▶ [WHAT TO PRODUCE] Return every line below in which "finale" appears.

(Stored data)

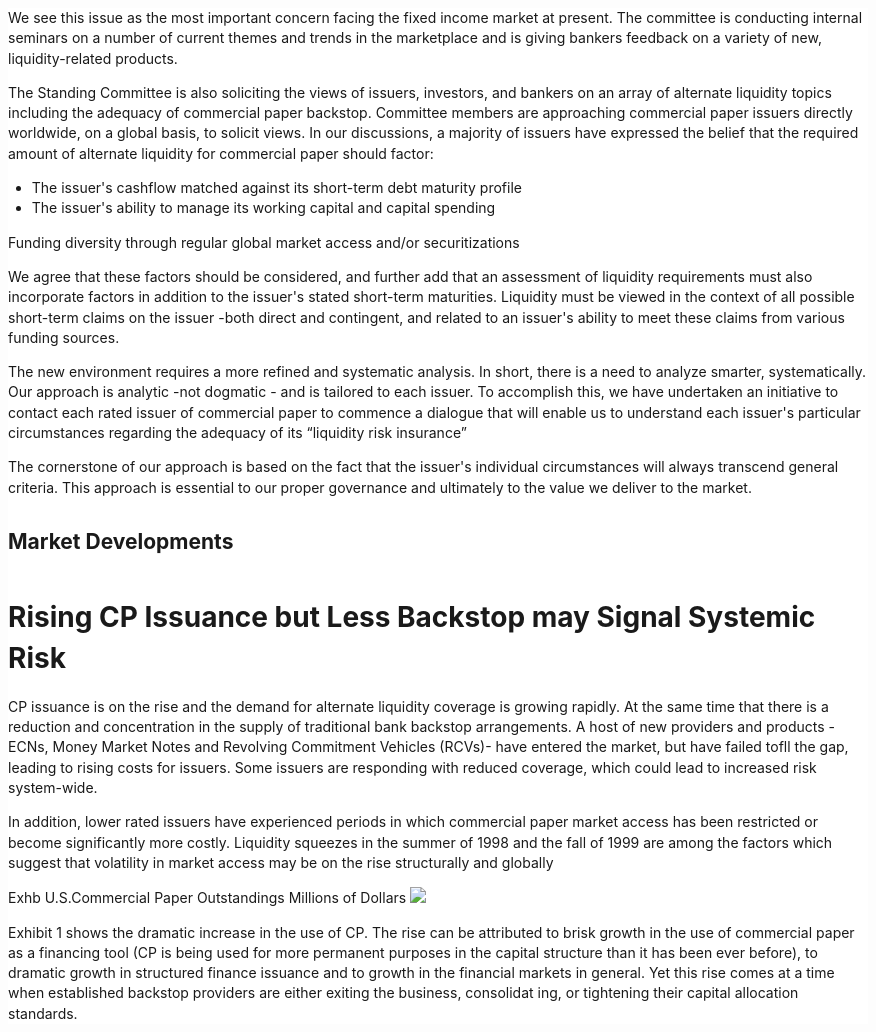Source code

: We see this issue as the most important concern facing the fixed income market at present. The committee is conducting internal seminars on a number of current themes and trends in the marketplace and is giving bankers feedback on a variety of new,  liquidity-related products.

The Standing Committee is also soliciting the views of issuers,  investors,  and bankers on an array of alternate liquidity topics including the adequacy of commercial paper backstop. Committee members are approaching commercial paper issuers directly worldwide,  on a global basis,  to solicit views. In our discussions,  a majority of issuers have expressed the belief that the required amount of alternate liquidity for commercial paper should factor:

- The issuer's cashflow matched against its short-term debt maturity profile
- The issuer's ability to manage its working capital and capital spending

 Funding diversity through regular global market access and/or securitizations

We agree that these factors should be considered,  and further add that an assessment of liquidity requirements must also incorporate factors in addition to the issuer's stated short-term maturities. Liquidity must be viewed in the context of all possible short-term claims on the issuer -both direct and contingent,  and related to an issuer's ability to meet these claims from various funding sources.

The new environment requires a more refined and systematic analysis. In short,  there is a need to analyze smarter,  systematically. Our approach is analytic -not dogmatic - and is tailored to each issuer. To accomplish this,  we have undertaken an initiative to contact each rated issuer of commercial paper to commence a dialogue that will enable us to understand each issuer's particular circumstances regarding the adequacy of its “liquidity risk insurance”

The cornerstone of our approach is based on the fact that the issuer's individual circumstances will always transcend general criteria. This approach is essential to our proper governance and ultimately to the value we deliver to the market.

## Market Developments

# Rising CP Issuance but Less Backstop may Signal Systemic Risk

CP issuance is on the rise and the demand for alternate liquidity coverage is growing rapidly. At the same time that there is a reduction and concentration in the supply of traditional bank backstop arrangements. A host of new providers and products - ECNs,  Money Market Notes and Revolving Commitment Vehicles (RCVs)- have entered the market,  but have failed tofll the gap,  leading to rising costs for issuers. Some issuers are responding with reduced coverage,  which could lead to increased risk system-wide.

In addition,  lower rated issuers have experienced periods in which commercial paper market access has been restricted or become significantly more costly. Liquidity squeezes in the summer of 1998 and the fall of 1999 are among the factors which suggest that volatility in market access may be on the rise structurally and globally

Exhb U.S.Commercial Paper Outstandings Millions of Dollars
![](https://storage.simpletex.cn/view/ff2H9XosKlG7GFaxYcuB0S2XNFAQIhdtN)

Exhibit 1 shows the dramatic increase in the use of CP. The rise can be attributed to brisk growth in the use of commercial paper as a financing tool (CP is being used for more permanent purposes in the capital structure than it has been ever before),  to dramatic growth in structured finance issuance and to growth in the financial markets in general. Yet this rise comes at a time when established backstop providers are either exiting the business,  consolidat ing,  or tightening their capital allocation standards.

--

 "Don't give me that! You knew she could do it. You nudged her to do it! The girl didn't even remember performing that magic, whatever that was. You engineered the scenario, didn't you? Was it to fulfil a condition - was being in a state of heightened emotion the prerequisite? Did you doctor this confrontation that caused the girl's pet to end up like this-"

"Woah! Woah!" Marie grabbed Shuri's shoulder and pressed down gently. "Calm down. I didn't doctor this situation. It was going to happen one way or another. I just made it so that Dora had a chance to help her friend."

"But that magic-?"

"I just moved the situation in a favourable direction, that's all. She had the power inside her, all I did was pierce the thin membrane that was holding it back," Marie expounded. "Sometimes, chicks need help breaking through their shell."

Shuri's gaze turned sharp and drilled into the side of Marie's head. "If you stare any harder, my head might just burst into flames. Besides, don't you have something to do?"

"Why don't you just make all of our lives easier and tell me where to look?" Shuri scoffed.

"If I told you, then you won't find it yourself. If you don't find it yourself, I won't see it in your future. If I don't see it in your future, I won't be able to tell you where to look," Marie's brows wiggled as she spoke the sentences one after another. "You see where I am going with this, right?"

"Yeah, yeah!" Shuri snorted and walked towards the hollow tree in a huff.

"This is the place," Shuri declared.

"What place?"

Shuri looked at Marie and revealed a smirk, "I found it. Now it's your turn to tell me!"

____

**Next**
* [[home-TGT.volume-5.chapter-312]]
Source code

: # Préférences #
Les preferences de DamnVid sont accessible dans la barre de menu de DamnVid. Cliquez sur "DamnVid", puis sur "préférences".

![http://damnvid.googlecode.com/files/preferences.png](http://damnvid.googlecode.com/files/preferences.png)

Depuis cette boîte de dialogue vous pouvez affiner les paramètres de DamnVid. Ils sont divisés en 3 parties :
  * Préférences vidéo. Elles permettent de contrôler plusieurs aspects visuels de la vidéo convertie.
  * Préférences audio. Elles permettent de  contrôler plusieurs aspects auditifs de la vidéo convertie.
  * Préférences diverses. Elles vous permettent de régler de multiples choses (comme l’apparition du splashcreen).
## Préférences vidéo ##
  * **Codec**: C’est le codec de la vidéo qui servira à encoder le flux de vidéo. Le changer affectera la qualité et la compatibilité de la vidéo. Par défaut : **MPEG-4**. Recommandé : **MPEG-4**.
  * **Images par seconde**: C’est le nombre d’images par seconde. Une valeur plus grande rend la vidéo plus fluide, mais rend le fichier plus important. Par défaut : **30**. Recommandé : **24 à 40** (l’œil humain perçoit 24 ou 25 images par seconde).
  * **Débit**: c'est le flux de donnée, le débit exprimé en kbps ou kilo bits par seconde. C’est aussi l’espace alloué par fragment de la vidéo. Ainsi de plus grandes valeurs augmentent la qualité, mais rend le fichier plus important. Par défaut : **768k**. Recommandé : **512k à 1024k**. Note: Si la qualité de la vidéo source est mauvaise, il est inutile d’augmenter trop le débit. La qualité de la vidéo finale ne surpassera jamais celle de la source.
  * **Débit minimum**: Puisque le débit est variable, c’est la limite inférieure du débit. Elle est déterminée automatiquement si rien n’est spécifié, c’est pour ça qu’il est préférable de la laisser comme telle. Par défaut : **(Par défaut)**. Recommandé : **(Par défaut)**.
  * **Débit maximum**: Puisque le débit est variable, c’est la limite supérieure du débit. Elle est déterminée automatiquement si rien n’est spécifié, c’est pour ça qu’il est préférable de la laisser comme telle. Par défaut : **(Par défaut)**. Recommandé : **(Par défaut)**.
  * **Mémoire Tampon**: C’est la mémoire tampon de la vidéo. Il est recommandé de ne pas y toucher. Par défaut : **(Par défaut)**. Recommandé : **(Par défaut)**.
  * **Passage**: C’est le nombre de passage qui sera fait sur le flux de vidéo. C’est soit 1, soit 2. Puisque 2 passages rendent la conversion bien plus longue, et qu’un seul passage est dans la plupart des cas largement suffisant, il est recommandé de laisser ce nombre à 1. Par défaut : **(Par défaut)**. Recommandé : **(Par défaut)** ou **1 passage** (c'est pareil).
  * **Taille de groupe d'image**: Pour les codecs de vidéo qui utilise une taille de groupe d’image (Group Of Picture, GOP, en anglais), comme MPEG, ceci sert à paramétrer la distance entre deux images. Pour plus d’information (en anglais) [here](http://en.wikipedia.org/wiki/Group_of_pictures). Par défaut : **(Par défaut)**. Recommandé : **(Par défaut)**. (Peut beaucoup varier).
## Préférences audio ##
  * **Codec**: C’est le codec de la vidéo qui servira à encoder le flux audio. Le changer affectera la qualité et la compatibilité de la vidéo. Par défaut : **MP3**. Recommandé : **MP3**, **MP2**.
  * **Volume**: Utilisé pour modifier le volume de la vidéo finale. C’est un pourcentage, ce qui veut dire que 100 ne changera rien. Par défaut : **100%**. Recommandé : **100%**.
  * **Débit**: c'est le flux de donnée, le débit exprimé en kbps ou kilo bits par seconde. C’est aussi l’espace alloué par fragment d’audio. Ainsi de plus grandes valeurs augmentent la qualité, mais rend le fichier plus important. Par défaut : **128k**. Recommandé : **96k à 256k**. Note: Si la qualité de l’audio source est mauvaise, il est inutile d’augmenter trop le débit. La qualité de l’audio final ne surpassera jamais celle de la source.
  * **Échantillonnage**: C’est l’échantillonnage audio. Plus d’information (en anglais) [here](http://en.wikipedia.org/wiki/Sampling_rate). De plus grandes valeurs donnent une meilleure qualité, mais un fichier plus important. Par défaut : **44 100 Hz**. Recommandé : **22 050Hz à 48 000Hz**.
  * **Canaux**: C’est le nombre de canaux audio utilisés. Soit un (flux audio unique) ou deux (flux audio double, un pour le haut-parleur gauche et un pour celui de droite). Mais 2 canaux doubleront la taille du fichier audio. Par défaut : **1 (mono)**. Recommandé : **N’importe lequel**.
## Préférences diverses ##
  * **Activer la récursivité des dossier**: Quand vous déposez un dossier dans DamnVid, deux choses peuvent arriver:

▶ [ANSWER TO THE EXERCISE]
  * **Débit**: c'est le flux de donnée, le débit exprimé en kbps ou kilo bits par seconde. C’est aussi l’espace alloué par fragment de la vidéo. Ainsi de plus grandes valeurs augmentent la qualité, mais rend le fichier plus important. Par défaut : **768k**. Recommandé : **512k à 1024k**. Note: Si la qualité de la vidéo source est mauvaise, il est inutile d’augmenter trop le débit. La qualité de la vidéo finale ne surpassera jamais celle de la source.
  * **Volume**: Utilisé pour modifier le volume de la vidéo finale. C’est un pourcentage, ce qui veut dire que 100 ne changera rien. Par défaut : **100%**. Recommandé : **100%**.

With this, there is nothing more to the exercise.